The verse in
tells us that the Jewish nation is separate and different from other nations and sanctified unto God.
You shall be holy for Me, for I Hashem am holy; and I have separated you from the peoples to be Mine.
Rashi explains the phrase
to be Mine.
Simply, Bnei Yisrael, you will be Mine. Secondly, the separation will make you Mine. Rashi notes
if you will not be Mine, you will belong to Nevuchadnetzar and his cohorts. What does that mean? Rashi continues and cites Rabbi Elazar ben Azariah who says that a Jew can say that theoretically he could eat pig, but he refrains because Hashem, our Father in heaven, so commanded us as a means of separating from the other nations.
We can develop our relationship with Hashem in two ways, out of fear and out of love. We can obey Hashem's will and be His nation out of the fear of consequences or through love, by choosing our behaviors according to His will. Nevertheless, the questions remain, why do we need to achieve such sanctity? Why the need for separation? And how do we accomplish the separation that will lead to this goal?
Rav Hirsh explains that the purpose and mission of Bnei Yisrael is to bring knowledge of God to the people of the world. To do so, those people must see that the Jews' existence is based solely on God's will. Therefore, Bnei Yisrael cannot rely on wealth, military prowess or political strategy. They must remain separate if they are to convey this message to the world. They came into existence in a unique way and must continue to exist unnaturally. We are here not as a rejection of other nations but as a service to them. As such, we cannot assimilate but must remain distinct.
The laws of the Torah guard us. As Rabbi Aryeh Kaplan writes, we are like the captain of the ship of the world with special obligations. The others are chefs and passengers with their own obligations. Therefore, our daily lives should differ from the ways of the rest of the world in a way that sanctifies us, writes Rabbi S. Grosbard. As Rabbi G. Schorr writes, every physical act should remind us of our Source and our mission so that our physical existence becomes elevated. Then, through pride in our separateness and our service to Hashem, we can bring others closer to Hashem.
Rabbi M. Scheinerman quotes the Beit Halevi that if we don't create the kiddush, sanctification, by distinguishing ourselves through living Torah lives, the world will enforce a havdalah, a more painful separation between Bnei Yisrael and the other nations. This is perhaps what Rashi alludes to, writes the Taam Vodaat, for it was Nebuchadnezzer who destroyed our first Beit Hamikdash when we left God's ways.
When Hashem offered us the Torah, we accepted it and we understood we would separate ourselves from the rest of the world. Why then, Rabbi Sternbuch asks, was it necessary to hold a mountain over our heads? The Maharal explains that there is a difference between desire and obligation. True, we willingly accepted the Torah after Hashem redeemed us from Egypt, but our desire might fade with time. Hashem wanted us to understand that even when our desire would wane, we would still need to observe the commandments and keep ourselves separate from the surrounding nations.
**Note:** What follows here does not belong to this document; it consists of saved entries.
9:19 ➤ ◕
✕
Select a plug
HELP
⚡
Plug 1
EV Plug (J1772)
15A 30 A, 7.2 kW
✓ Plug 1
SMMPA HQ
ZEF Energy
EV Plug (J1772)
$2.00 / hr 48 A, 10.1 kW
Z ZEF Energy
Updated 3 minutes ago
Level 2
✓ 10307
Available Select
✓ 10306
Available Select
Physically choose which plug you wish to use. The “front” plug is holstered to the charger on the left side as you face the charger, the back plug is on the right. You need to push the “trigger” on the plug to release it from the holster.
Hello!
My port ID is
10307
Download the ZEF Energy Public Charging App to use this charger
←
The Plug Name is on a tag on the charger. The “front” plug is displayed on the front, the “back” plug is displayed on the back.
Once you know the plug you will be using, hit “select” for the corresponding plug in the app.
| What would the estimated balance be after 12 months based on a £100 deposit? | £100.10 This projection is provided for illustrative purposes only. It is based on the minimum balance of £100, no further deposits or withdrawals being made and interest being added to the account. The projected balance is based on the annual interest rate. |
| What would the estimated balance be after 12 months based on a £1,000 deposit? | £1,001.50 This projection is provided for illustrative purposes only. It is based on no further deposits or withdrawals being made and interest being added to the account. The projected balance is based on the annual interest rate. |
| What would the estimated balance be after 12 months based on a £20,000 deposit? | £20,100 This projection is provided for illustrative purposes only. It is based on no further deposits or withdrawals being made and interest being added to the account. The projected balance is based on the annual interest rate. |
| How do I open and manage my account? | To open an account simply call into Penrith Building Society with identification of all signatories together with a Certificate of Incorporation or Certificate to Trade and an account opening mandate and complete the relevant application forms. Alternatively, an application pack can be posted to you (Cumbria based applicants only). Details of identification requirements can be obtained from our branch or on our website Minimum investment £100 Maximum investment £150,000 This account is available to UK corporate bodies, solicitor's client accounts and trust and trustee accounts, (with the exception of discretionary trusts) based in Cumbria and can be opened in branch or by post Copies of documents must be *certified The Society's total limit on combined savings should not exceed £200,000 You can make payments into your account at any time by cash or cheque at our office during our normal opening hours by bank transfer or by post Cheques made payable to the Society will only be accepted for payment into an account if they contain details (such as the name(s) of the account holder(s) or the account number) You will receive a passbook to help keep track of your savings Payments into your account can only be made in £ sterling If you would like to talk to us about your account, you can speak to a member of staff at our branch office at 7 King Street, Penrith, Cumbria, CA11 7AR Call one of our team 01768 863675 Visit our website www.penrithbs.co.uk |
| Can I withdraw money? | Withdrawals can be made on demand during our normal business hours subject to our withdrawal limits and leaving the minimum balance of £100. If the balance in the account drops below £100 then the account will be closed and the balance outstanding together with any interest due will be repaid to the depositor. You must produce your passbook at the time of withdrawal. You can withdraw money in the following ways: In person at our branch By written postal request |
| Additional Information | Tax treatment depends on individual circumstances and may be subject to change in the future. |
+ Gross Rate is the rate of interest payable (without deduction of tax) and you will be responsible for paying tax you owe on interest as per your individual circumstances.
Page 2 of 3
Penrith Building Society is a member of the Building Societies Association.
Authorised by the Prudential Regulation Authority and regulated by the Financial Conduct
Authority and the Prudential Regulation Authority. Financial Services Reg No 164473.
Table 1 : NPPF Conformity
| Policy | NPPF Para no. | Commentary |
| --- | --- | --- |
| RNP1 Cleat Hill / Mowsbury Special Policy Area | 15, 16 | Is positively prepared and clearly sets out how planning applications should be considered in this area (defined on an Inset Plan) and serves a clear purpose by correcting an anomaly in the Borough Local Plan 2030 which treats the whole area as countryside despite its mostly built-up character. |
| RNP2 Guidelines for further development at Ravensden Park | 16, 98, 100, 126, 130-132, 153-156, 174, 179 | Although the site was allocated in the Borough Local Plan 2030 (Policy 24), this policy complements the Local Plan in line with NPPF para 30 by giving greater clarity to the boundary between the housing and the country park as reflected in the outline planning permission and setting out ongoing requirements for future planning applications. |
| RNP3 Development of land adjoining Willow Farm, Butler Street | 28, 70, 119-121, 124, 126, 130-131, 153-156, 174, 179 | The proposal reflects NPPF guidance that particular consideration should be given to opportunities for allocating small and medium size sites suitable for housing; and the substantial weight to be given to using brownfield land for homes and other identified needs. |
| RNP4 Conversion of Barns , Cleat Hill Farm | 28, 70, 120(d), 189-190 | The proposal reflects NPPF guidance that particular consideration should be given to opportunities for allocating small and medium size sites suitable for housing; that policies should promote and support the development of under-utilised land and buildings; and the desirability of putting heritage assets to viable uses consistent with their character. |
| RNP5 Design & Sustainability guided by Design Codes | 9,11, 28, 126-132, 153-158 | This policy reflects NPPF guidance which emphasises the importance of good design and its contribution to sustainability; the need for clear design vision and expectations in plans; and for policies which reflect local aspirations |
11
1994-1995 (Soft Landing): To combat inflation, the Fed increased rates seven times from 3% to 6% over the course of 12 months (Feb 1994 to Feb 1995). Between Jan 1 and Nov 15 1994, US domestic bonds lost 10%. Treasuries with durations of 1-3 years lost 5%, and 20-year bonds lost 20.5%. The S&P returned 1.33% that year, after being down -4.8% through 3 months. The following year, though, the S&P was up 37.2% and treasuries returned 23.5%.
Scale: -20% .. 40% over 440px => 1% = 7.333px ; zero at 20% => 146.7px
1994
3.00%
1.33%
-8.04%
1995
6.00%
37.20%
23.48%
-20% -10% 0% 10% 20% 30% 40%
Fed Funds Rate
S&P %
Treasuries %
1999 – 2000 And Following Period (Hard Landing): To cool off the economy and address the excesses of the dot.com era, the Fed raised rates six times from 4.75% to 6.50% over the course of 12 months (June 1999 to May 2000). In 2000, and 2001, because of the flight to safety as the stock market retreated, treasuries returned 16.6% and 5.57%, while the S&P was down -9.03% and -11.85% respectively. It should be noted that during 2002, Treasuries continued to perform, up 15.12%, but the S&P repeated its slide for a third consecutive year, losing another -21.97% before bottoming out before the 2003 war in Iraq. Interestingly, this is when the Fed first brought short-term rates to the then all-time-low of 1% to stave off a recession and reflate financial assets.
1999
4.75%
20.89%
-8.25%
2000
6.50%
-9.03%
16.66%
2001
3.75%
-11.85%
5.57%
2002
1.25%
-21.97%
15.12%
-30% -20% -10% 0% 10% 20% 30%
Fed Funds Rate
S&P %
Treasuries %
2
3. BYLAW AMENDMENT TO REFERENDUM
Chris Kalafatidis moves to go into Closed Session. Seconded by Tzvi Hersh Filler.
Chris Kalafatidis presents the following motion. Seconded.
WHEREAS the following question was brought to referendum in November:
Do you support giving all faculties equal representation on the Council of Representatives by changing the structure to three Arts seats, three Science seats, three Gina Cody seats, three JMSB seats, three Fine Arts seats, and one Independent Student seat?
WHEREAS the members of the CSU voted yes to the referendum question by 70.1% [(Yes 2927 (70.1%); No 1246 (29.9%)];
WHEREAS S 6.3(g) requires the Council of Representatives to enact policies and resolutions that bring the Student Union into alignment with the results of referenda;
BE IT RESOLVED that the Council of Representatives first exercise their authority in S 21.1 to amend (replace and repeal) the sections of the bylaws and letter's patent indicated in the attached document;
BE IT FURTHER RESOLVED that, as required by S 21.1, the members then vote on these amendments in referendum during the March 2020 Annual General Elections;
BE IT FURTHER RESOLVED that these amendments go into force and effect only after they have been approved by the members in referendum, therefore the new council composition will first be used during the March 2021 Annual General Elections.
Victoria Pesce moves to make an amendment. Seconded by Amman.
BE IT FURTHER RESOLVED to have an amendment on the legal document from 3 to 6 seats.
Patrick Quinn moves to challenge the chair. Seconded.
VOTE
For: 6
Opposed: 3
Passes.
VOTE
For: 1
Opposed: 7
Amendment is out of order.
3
When Hashem separated us from the other nations, He simultaneously gave us the responsibility to maintain that separation so we could fulfill our mission to the other nations, contends the Birkat Mordechai. How can we do that? We must keep away from activities and objects from foreign cultures that would make Hashem "uncomfortable" in our homes. As Rabbi Pincus writes, it is up to us to fill our homes with holiness.
Rabbi Scheinerman notes that gentiles often fill their free time with fun and games. In contrast, the Jew has no free time. When he finishes his work, he learns Torah or involves himself in chessed. A Jew's "down time" is Shabbat and Yom Tov, when time itself is sanctified through Kiddush, zemirot and learning Torah, when our physical lives are elevated to a level of service to Hashem.
Others also have the potential for spiritual greatness. Nevuchadnetzar himself sang a magnificent ode that rivaled the Psalms that Chanaya, Mishael and Azarya sang when they were released from the fiery furnace. However, despite his great potential, he was never able to cross over and accept the sovereignty of the King of kings, writes the Chatam Sofer. On that level, his spirituality revolved around himself, not around Hashem. Had he put his ego aside, he would not have continued to commit the atrocities he did.
Rabbi Orloweck writes that while emotion may spur us to action, one must control that emotion with the intellect, developing a strong inner reality that will enable us to focus our actions toward appropriate goals. This is why Hashem chose Avraham Avinu for this exalted mission. While other descendants of Shem remained in their yeshiva and waited for others to come to them, Avraham went out into the world, interacted with others, and brought mankind closer to Hashem.